# is deworming common?



## ColleenT (Mar 30, 2016)

I deworm my horses and my dogs. Should i be worried about deworming my box turtles? they eat worms and mealworms and will soon be moving into an outdoor enclosure. They seem healthy. Do you deworm your turt/torts?


----------



## hingeback (Mar 30, 2016)

I deworm my tort


----------



## wellington (Mar 30, 2016)

An animal in my opionion should never be wormed unless they have worms. I never wormed my dogs, cats, horses, torts, etc, etc, unless their was a parasite present. This is also why I will not use the newer type of heartworm med that also is suppose to protect against a couple other types of worms. If there is nothing there, why give poison to your animal. 
So, no, unless it/they have worms


----------



## ColleenT (Mar 30, 2016)

Ho would you know? Are there signs of parasites?


----------



## wellington (Mar 30, 2016)

You have to take a fecal into the vets and have them check it.


----------



## mike taylor (Mar 30, 2016)

Yes there's signs . You can look at the poop you'll see them under a microscope . Most tortoises will get runny noses or wheezing sounds. At lest that is what my reds did . You can take your tortoises poop to a vet and pay 25 bucks to have fecal test done . If one sample has worms ,worm them all . Then clean bedding and put down diatomaceous earth in outdoor enclosures to kill any bugs/ worm in the ground .


----------



## ColleenT (Mar 30, 2016)

sadly i cannot take my turtle poop in for $25. The nearest vet who sees reptiles wants a $125 fee to come in first. Just for the initial visit. i know this b/c i had called about my Dart frogs about 1.5 yrs ago. They won't do a fecal without an overall exam first which is pretty pricey if you ask me. I guess i can afford it, but it makes me angry to have to pay such a high price for an initial exam.


----------



## mike taylor (Mar 30, 2016)

I had to pay for a office visit ,but now since they are in the system I can just drop off my samples. They charge me 25 bucks a sample . That's why I mix the samples in one jar and take that in . If it comes back positive all of them get wormed . With reptiles weight is a big deal . So weigh your tortoises once a week . If they start to drop weight something is wrong .


----------



## Linhdan Nguyen (Mar 30, 2016)

My torts parasite was visible to the eye . It was all in his poo and soaking water. The exam fee was $82 and a fecal test is $35. I didnt get the fecal test though since the worms were visible and she could tell what kind of parasite it was under the microscope. Of course she still suggested that it be sent out for testing


----------



## hingeback (Mar 30, 2016)

I saw a ton of tiny white worms wiggling on her stool when I got her.


----------



## ZEROPILOT (Mar 31, 2016)

My vet also wont do a fecal exam on a tortoise that she has not first seen.
If you SEE parasites in the poo, there is a problem and a high parasitic load. Otherwise, it has been my experience that most tortoises will have some parasite eggs in the poo if looked at under a microscope. Some vets will suggest that you treat, while others will say that the amount doesn't warrant it.
So while it would be somewhat normal to see a few eggs in the poo.(Under a microscope) It is not O.K. to see actual live worms in the poo.
Eggs get passed as part of the life cycle of the worms. Worms being passed would indicate a very high number of them.
I had an issue with round worms about two years ago that needed to be treated with three of my tortoises. A vet will weight them and give you the amount to administer. In my case it was Panacur. Same as for horses. It was quickly cured.
I would not attempt to give treatment by guessing how much to give or what strength of the drug to purchase.


----------



## ZEROPILOT (Mar 31, 2016)

ColleenT said:


> I deworm my horses and my dogs. Should i be worried about deworming my box turtles? they eat worms and mealworms and will soon be moving into an outdoor enclosure. They seem healthy. Do you deworm your turt/torts?

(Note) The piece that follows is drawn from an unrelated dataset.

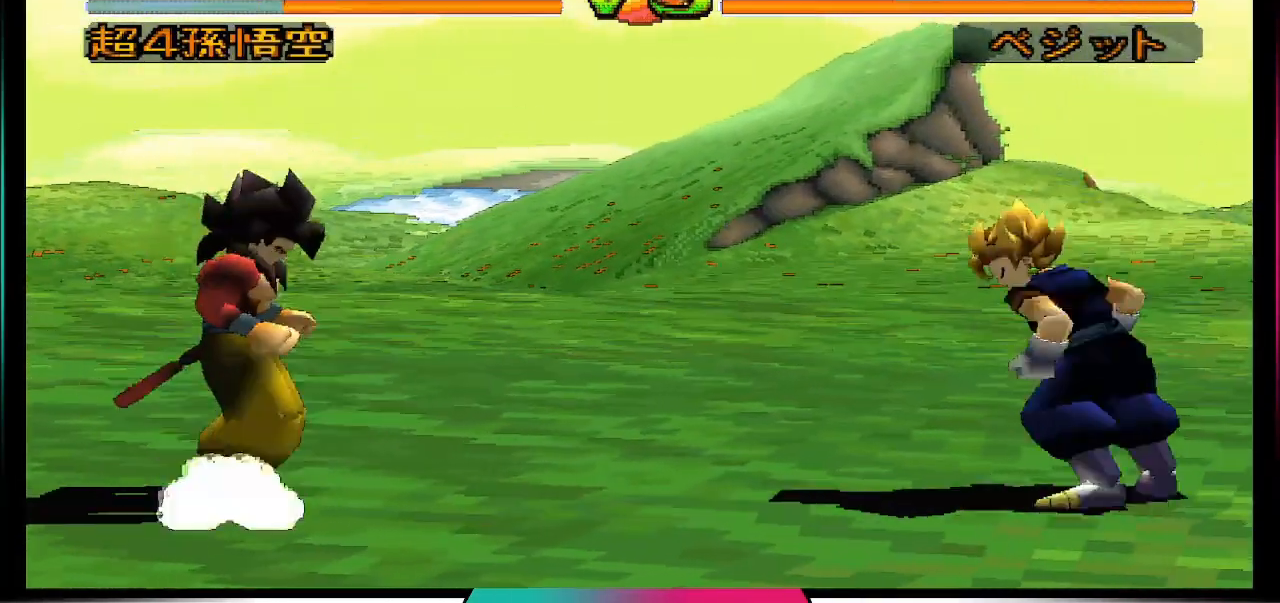
{"buttons": ["DPAD_UP", "DPAD_LEFT"], "left_stick": "center", "right_stick": "center", "events": [[167, "DPAD_LEFT", "down"], [167, "DPAD_UP", "down"]]}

My dog is on heart worm prevention and was treated for tapeworms that were visible in her poop as a puppy. (Twice) A pill and then a shot. Two different drugs. Not panacur.


----------



## Kori5 (Mar 31, 2016)

My tortoise was lethargic and not eating much so we took him to the vet. They took a fecal exam and 2 types of worms were found. He was given 2 rounds of panacur. And after a few days he became more active and had a great appetite. I wouldn't deworm him if there wasn't a reason. He does spend half the year outside so parasitic infestation was possible. What I observed is after the drug, his stools became loose and it took 2 months for them to come back to normal. His gut flora was probably affected.


----------



## deadheadvet (Mar 31, 2016)

We allow clients to bring in fecal samples without an exam. That being said, if the fecal is positive we can not by law dispense any medication without an exam of said animal. There must be an established veterinary-client relationship in order to legally dispense any medication. So for those of you who call and want meds w/o an exam, now you know why we will always say no.


----------



## ZEROPILOT (Mar 31, 2016)

deadheadvet said:


> We allow clients to bring in fecal samples without an exam. That being said, if the fecal is positive we can not by law dispense any medication without an exam of said animal. There must be an established veterinary-client relationship in order to legally dispense any medication. So for those of you who call and want meds w/o an exam, now you know why we will always say no.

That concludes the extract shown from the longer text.